Mumbai: Shares in Infosys Technologies surged to a new all-time high on Thursday after strong sales forecast by India’s No. 2 software services exporter boosted the demand outlook for outsourcing services.
Analysts say Infosys’ stronger-than-expected sales forecast for the fiscal year to March 2011 suggests a gradual recovery for India’s $60 billion software services sector, though a stronger rupee and higher pay are worries.
At 11:30am, Infosys shares were trading up 1% at Rs2,810, after having risen as much as 1.5% to a record high of Rs2,823.80. The main Mumbai market was trading 0.3% higher.
The IT sector index rose as much as 1.5% to its highest since February 2007.
Shares in sector leader Tata Consultancy Services, which is expected to report a 38% rise in March quarter net profit on Monday, rose as much as 1.8% to Rs834.90.

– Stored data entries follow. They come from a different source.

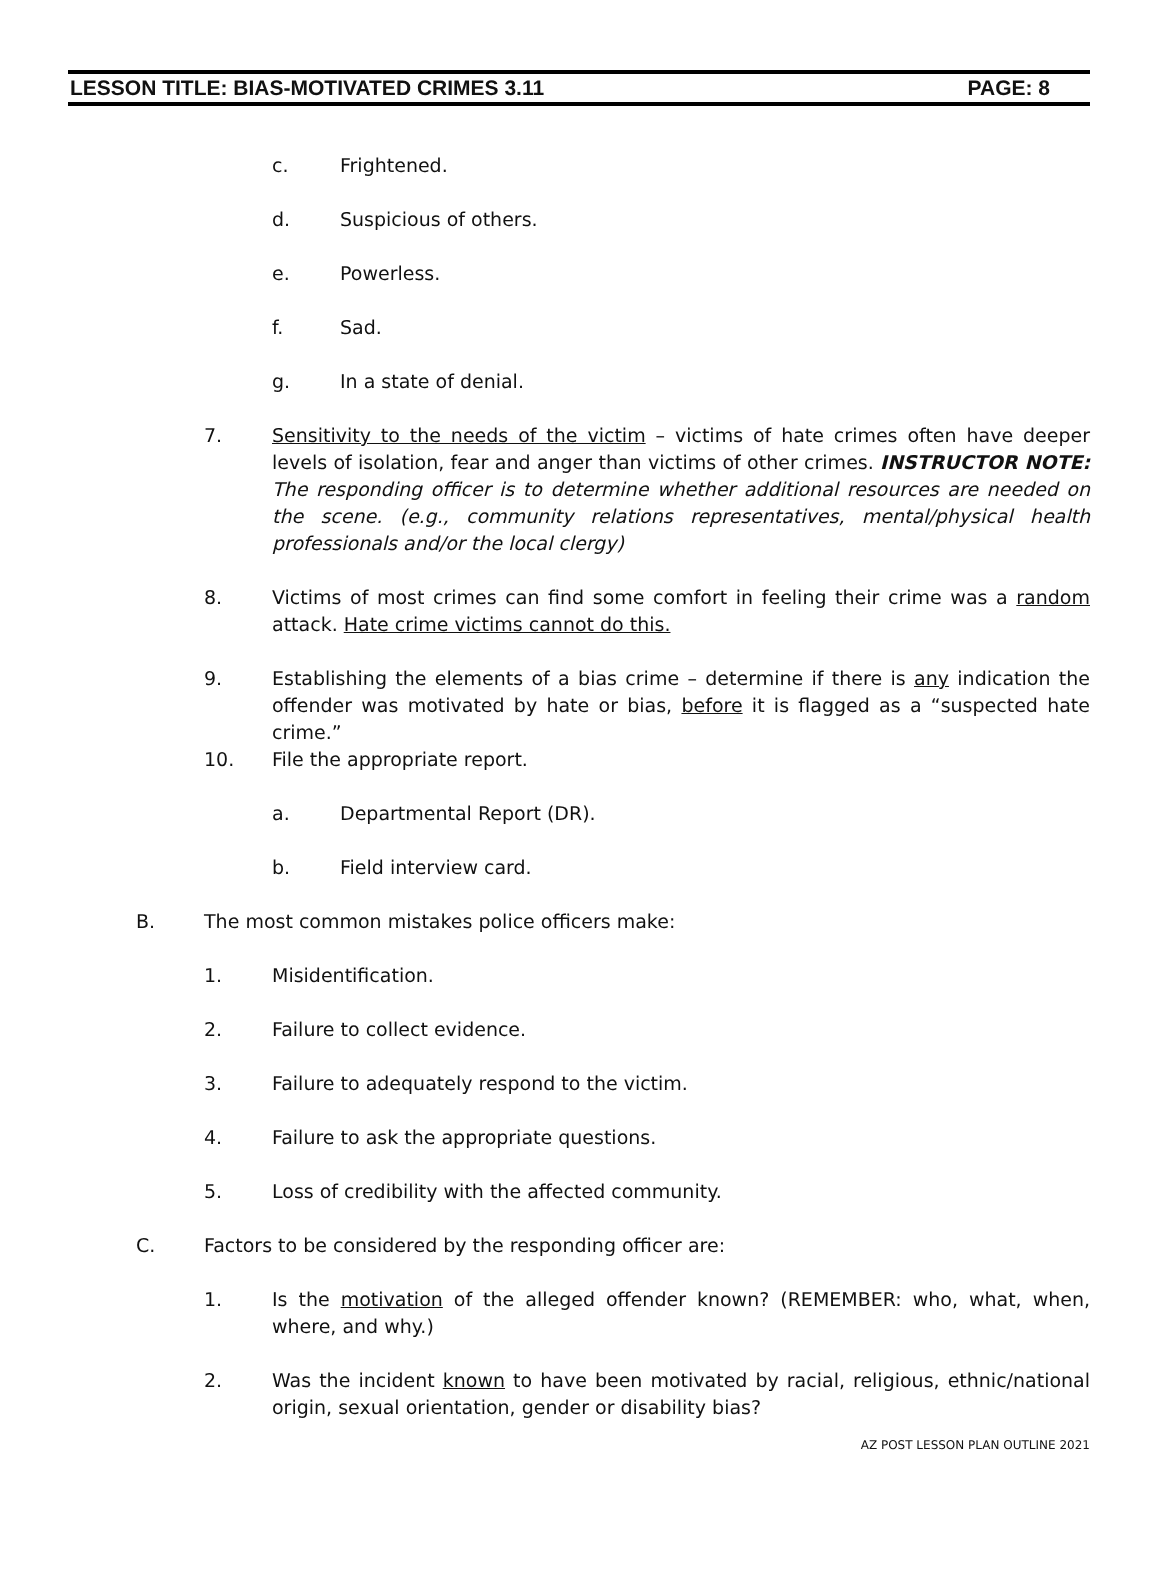LESSON TITLE: BIAS-MOTIVATED CRIMES 3.11 PAGE: 8
c. Frightened.
d. Suspicious of others.
e. Powerless.
f. Sad.
g. In a state of denial.
7. Sensitivity to the needs of the victim – victims of hate crimes often have deeper levels of isolation, fear and anger than victims of other crimes. INSTRUCTOR NOTE: The responding officer is to determine whether additional resources are needed on the scene. (e.g., community relations representatives, mental/physical health professionals and/or the local clergy)
8. Victims of most crimes can find some comfort in feeling their crime was a random attack. Hate crime victims cannot do this.
9. Establishing the elements of a bias crime – determine if there is any indication the offender was motivated by hate or bias, before it is flagged as a “suspected hate crime.”
10. File the appropriate report.
a. Departmental Report (DR).
b. Field interview card.
B. The most common mistakes police officers make:
1. Misidentification.
2. Failure to collect evidence.
3. Failure to adequately respond to the victim.
4. Failure to ask the appropriate questions.
5. Loss of credibility with the affected community.
C. Factors to be considered by the responding officer are:
1. Is the motivation of the alleged offender known? (REMEMBER: who, what, when, where, and why.)
2. Was the incident known to have been motivated by racial, religious, ethnic/national origin, sexual orientation, gender or disability bias?
AZ POST LESSON PLAN OUTLINE 2021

Deutsche Bank said Infosys’ dollar revenue outlook for fiscal year 2010-11 was higher than the 12-15% range expected by the Street, and that the growth momentum for the company was expected to continue in the coming quarters.
Infosys, which counts Goldman Sachs, BT Group and BP among its customers, on Tuesday forecast revenue for fiscal 2011 to rise 16% to 18% in US dollars.
Tata Consultancy, Infosys and No. 3 Wipro have revived hiring and are competing for staff and orders with IBM, Accenture and Hewlett-Packard as demand for outsourcing picks up.
Infosys is well placed to beat its outlook for this year due to the strong recovery in demand in the second half of the year to March 2011, Deutsche Bank said in a note, maintaining its “buy” recommendation on the stock.